But Shaftesbury and his colleagues were not to be baffled; they had determined on the ruin of the Duke of York, and never rested until they had forced the king to agree to his banishment once more. They wanted the sea to separate him from England, but Charles compromised in his usual way, and notified his royal highness that he was to return to Scotland. The duke was sorely grieved, for he believed that even his brother had turned against him; and that his banishment to Scotland would be followed up by something worse. He was the more convinced of this when, in order to protect himself against the machinations of his powerful enemies, he demanded of the king a general pardon, under the great seal, for any offence that might be charged against him, and his majesty refused. He gave as his reason that it would be injurious to a man of the duke's exalted rank to have such a document drawn up; but James became so enraged that he swore "that if he were pushed to extremity, and saw himself likely to be entirely ruined by his enemies, he would throw himself into the arms of Louis XIV. for protection." Of course such a threat was treasonable, and only to be excused on account of excessive indignation, for the duke was burning under the sense of wrong and ingratitude from a king and a country in whose service he had risked his life so often. Poor Mary Beatrice was called upon to part with her little Isabel again, and this separation was the last, for the mother never more beheld her only child.

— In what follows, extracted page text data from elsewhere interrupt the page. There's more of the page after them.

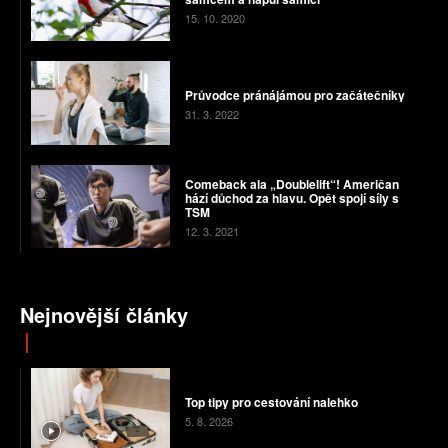
15. 10. 2020
Průvodce pránájámou pro začátečníky
31. 3. 2022
Comeback ala „Doublelift“! Američan
hází důchod za hlavu. Opět spojí síly s
TSM
12. 3. 2021
Nejnovější články
Top tipy pro cestování nalehko
5. 8. 2026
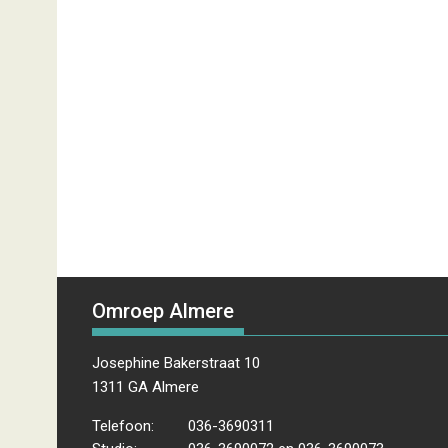
Omroep Almere
Josephine Bakerstraat 10
1311 GA Almere
Telefoon:
036-3690311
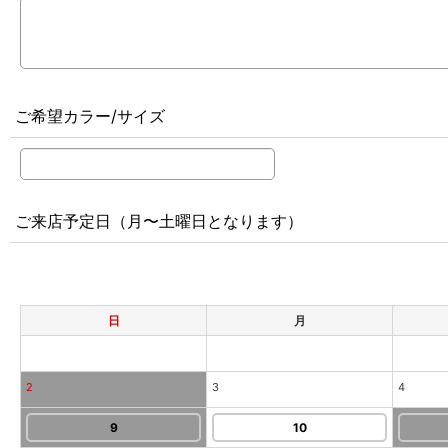
ご希望カラー/サイズ
ご来店予定日（月〜土曜日となります）
日
月
2
3
4
9
10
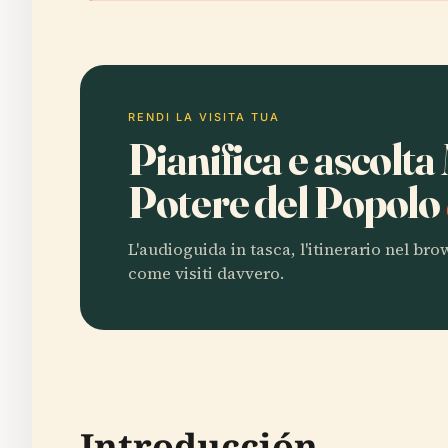
RENDI LA VISITA TUA
Pianifica e ascol
Potere del Popolo
L'audioguida in tasca, l'itinerario nel br
come visiti davvero.
Introducción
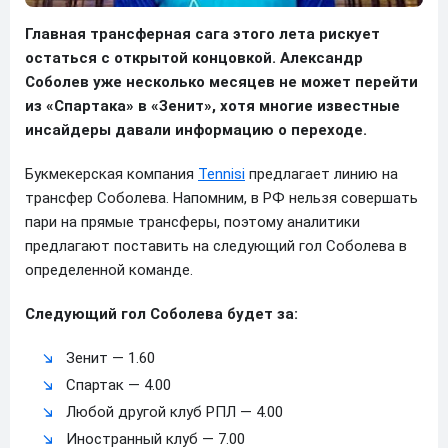
Главная трансферная сага этого лета рискует
остаться с открытой концовкой. Александр
Соболев уже несколько месяцев не может перейти
из «Спартака» в «Зенит», хотя многие известные
инсайдеры давали информацию о переходе.
Букмекерская компания
Tennisi
предлагает линию на
трансфер Соболева. Напомним, в РФ нельзя совершать
пари на прямые трансферы, поэтому аналитики
предлагают поставить на следующий гол Соболева в
определенной команде.
Следующий гол Соболева будет за:
Зенит — 1.60
Спартак — 4.00
Любой другой клуб РПЛ — 4.00
Иностранный клуб — 7.00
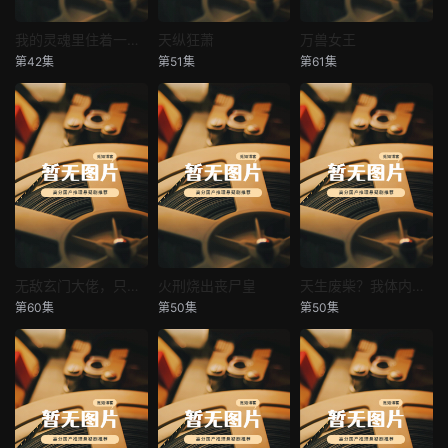
我的灵魂里住着一条龙
天纵狂萧
万兽女王
我的灵魂里住着一条龙
天纵狂萧
万兽女王
第42集
第51集
第61集
未知
未知
未知
无敌玄门大佬，只听姐姐的话
火刑烧出丧尸皇
天生废柴？我体内有神血
无敌玄门大佬，只听姐姐的话
火刑烧出丧尸皇
天生废柴？我体内有神血
第60集
第50集
第50集
未知
未知
未知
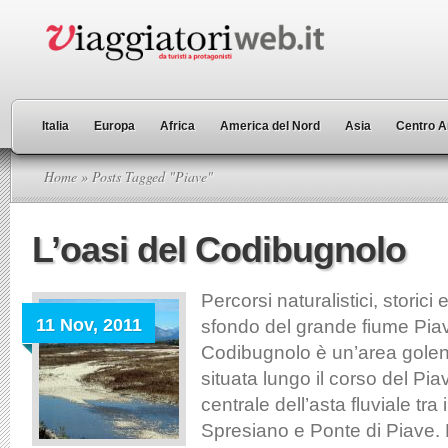
Italia
Europa
Africa
America del Nord
Asia
Centro A
Home
» Posts Tagged "Piave"
L’oasi del Codibugnolo
Percorsi naturalistici, storici e
11 Nov, 2011
sfondo del grande fiume Piav
Codibugnolo è un’area golena
situata lungo il corso del Piav
centrale dell’asta fluviale tra
Spresiano e Ponte di Piave. L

The following beautiful lines by the poet Dryden were written to commemorate the embarkation of the Duke and Duchess of York, which occurred on the eighteenth of October:—
"Go, injured hero! while propitious gales,
Soft as thy consort's breath, inspire thy sails;
Well may she trust her beauties on a flood
Where thy triumphant fleets so oft have rode.
Safe on thy breast reclined, her rest be deep,
Rocked like a Nereid by the waves asleep;
While happiest dreams her fancy entertain,
And to Elysian fields convert the main.